Governo federal discute com indústria e agronegócio a taxação de 50% dos EUA

Governo federal discute com indústria e agronegócio a taxação de 50% dos EUA

Reuniões com empresários buscam estratégias para responder à tarifa anunciada por Donald Trump

O governo federal iniciou nesta terça-feira (15.jul.2025) reuniões com representantes dos setores industrial e do agronegócio para discutir a resposta à taxação de 50% sobre produtos brasileiros anunciada pelos Estados Unidos. As conversas fazem parte da estratégia para definir medidas diante da elevação tarifária que deverá entrar em vigor a partir de 1º de agosto.

As reuniões ocorrem em dois turnos: pela manhã, com empresários do setor industrial, e à tarde, com representantes do agronegócio.

O vice-presidente e ministro do Desenvolvimento, Indústria, Comércio e Serviços, Geraldo Alckmin, abriu o encontro da manhã ressaltando que o governo brasileiro busca negociar com os Estados Unidos de forma tranquila, sem interferir em outros poderes da República.

Alckmin classificou a medida norte-americana como inadequada e destacou a importância da participação dos empresários no processo de construção de uma estratégia conjunta.

Segundo o vice-presidente, existe uma relação de reciprocidade comercial entre os dois países, especialmente em setores como o siderúrgico. Alckmin reforçou que a nova taxação encarece o comércio bilateral e impacta negativamente a economia dos dois lados.

O governo federal também planeja dialogar com empresas norte-americanas que compram e vendem para o Brasil, buscando sensibilizá-las sobre os efeitos da tarifa.

As reuniões fazem parte das atividades do recém-criado Comitê Interministerial de Negociação e Contramedidas Econômicas e Comerciais. Este comitê reúne os ministérios do Desenvolvimento, Indústria, Comércio e Serviços, Fazenda, Relações Exteriores e Casa Civil, além de outras pastas convidadas para os debates.

Na segunda-feira (14.jul), Alckmin destacou que o governo brasileiro já vinha mantendo diálogo com representantes dos Estados Unidos antes mesmo do anúncio das novas tarifas. Em 16 de maio, foi enviada uma proposta de negociação em caráter confidencial, que não recebeu resposta formal.

Até o momento do anúncio oficial da tarifa por parte de Donald Trump, representantes dos dois países ainda realizavam reuniões técnicas para tratar do tema.

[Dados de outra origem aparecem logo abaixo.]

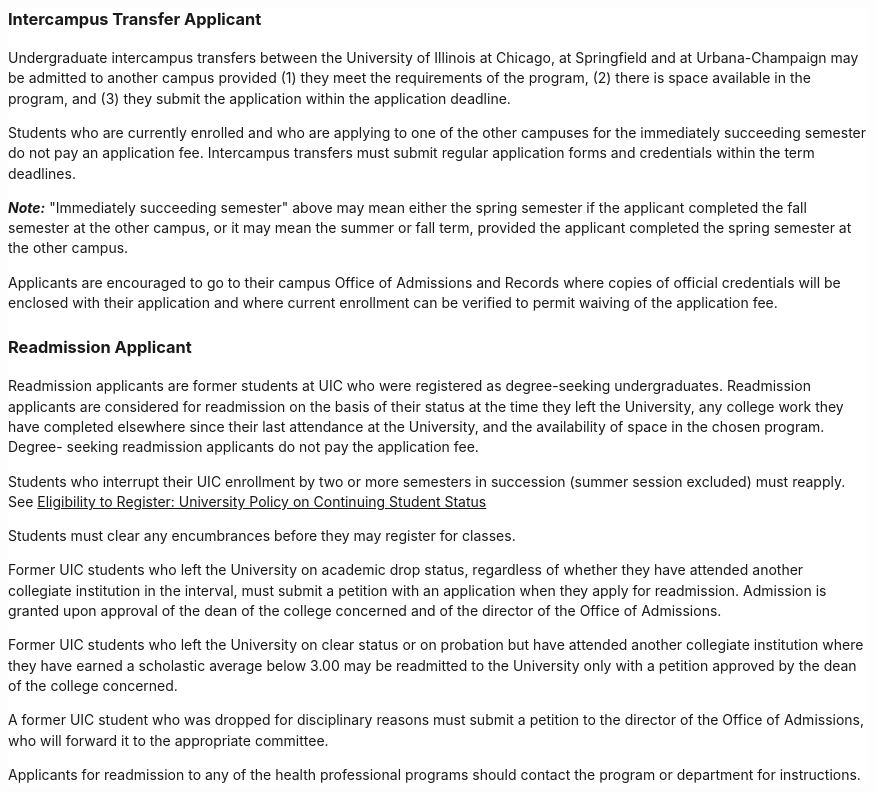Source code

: ### Intercampus Transfer Applicant

Undergraduate intercampus transfers between the University of Illinois at
Chicago, at Springfield and at Urbana-Champaign may be admitted to another
campus provided (1) they meet the requirements of the program, (2) there is
space available in the program, and (3) they submit the application within the
application deadline.

Students who are currently enrolled and who are applying to one of the other
campuses for the immediately succeeding semester do not pay an application
fee. Intercampus transfers must submit regular application forms and
credentials within the term deadlines.

**_Note:_** "Immediately succeeding semester" above may mean either the spring
semester if the applicant completed the fall semester at the other campus, or
it may mean the summer or fall term, provided the applicant completed the
spring semester at the other campus.

Applicants are encouraged to go to their campus Office of Admissions and
Records where copies of official credentials will be enclosed with their
application and where current enrollment can be verified to permit waiving of
the application fee.

### Readmission Applicant

Readmission applicants are former students at UIC who were registered as
degree-seeking undergraduates. Readmission applicants are considered for
readmission on the basis of their status at the time they left the University,
any college work they have completed elsewhere since their last attendance at
the University, and the availability of space in the chosen program. Degree-
seeking readmission applicants do not pay the application fee.

Students who interrupt their UIC enrollment by two or more semesters in
succession (summer session excluded) must reapply. See [ Eligibility to
Register: University Policy on Continuing Student Status
](./AR.html#ARELIGIBLREG)

Students must clear any encumbrances before they may register for classes.

Former UIC students who left the University on academic drop status,
regardless of whether they have attended another collegiate institution in the
interval, must submit a petition with an application when they apply for
readmission. Admission is granted upon approval of the dean of the college
concerned and of the director of the Office of Admissions.

Former UIC students who left the University on clear status or on probation
but have attended another collegiate institution where they have earned a
scholastic average below 3.00 may be readmitted to the University only with a
petition approved by the dean of the college concerned.

A former UIC student who was dropped for disciplinary reasons must submit a
petition to the director of the Office of Admissions, who will forward it to
the appropriate committee.

Applicants for readmission to any of the health professional programs should
contact the program or department for instructions.
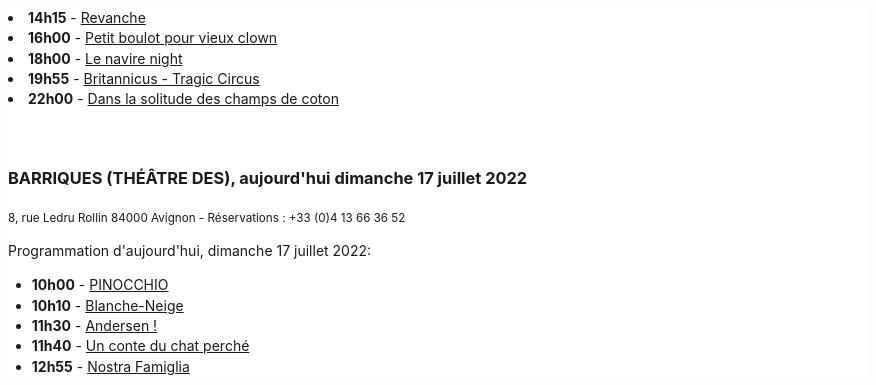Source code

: <li><b>14h15</b> - <a rel='nofollow' href="https://www.festivaloffavignon.com/programme/2022/revanche-s31458/">Revanche</a>
  
</li>
  
<li><b>16h00</b> - <a rel='nofollow' href="https://www.festivaloffavignon.com/programme/2022/petit-boulot-pour-vieux-clown-s29763/">Petit boulot pour vieux clown</a>
  
</li>
  
<li><b>18h00</b> - <a rel='nofollow' href="https://www.festivaloffavignon.com/programme/2022/le-navire-night-s31359/">Le navire night</a>
  
</li>
  
<li><b>19h55</b> - <a rel='nofollow' href="https://www.festivaloffavignon.com/programme/2022/britannicus-tragic-circus-s29652/">Britannicus - Tragic Circus</a>
  
</li>
  
<li><b>22h00</b> - <a rel='nofollow' href="https://www.festivaloffavignon.com/programme/2022/dans-la-solitude-des-champs-de-coton-s31292/">Dans la solitude des champs de coton</a>
  
</li>
  
</ul>





<a name="/programme/2022/barriques-theatre-des-t4726/"></a><br/>
### BARRIQUES (THÉÂTRE DES), aujourd'hui dimanche 17 juillet 2022
<p><small>8, rue Ledru Rollin 84000 Avignon - Réservations : +33 (0)4 13 66 36 52</small></p>
<p>Programmation d'aujourd'hui, dimanche 17 juillet 2022:</p>
<ul>
  
<li><b>10h00</b> - <a rel='nofollow' href="https://www.festivaloffavignon.com/programme/2022/pinocchio-s30171/">PINOCCHIO</a>
  
</li>
  
<li><b>10h10</b> - <a rel='nofollow' href="https://www.festivaloffavignon.com/programme/2022/blanche-neige-s31840/">Blanche-Neige</a>
  
</li>
  
<li><b>11h30</b> - <a rel='nofollow' href="https://www.festivaloffavignon.com/programme/2022/andersen-s29481/">Andersen !</a>
  
</li>
  
<li><b>11h40</b> - <a rel='nofollow' href="https://www.festivaloffavignon.com/programme/2022/un-conte-du-chat-perche-s30185/">Un conte du chat perché</a>
  
</li>
  
<li><b>12h55</b> - <a rel='nofollow' href="https://www.festivaloffavignon.com/programme/2022/nostra-famiglia-s29489/">Nostra Famiglia</a>
  
</li>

A medida anunciada pelos Estados Unidos estabelece uma tarifa única de 50% para todas as exportações brasileiras, representando um impacto direto para diversos setores produtivos.

O governo brasileiro avalia alternativas caso a tarifa seja mantida. Uma das estratégias envolve o uso da Lei de Reciprocidade Econômica, aprovada neste ano pelo Congresso Nacional. A regulamentação dessa lei foi publicada nesta terça-feira (15), criando mecanismos para a adoção de contramedidas comerciais em caso de barreiras unilaterais.

A expectativa do governo é coletar sugestões e estudos do setor privado para embasar decisões futuras. As conversas com empresários devem ajudar a mapear os principais impactos econômicos e definir eventuais respostas diplomáticas ou comerciais que possam ser adotadas para minimizar os efeitos do tarifaço.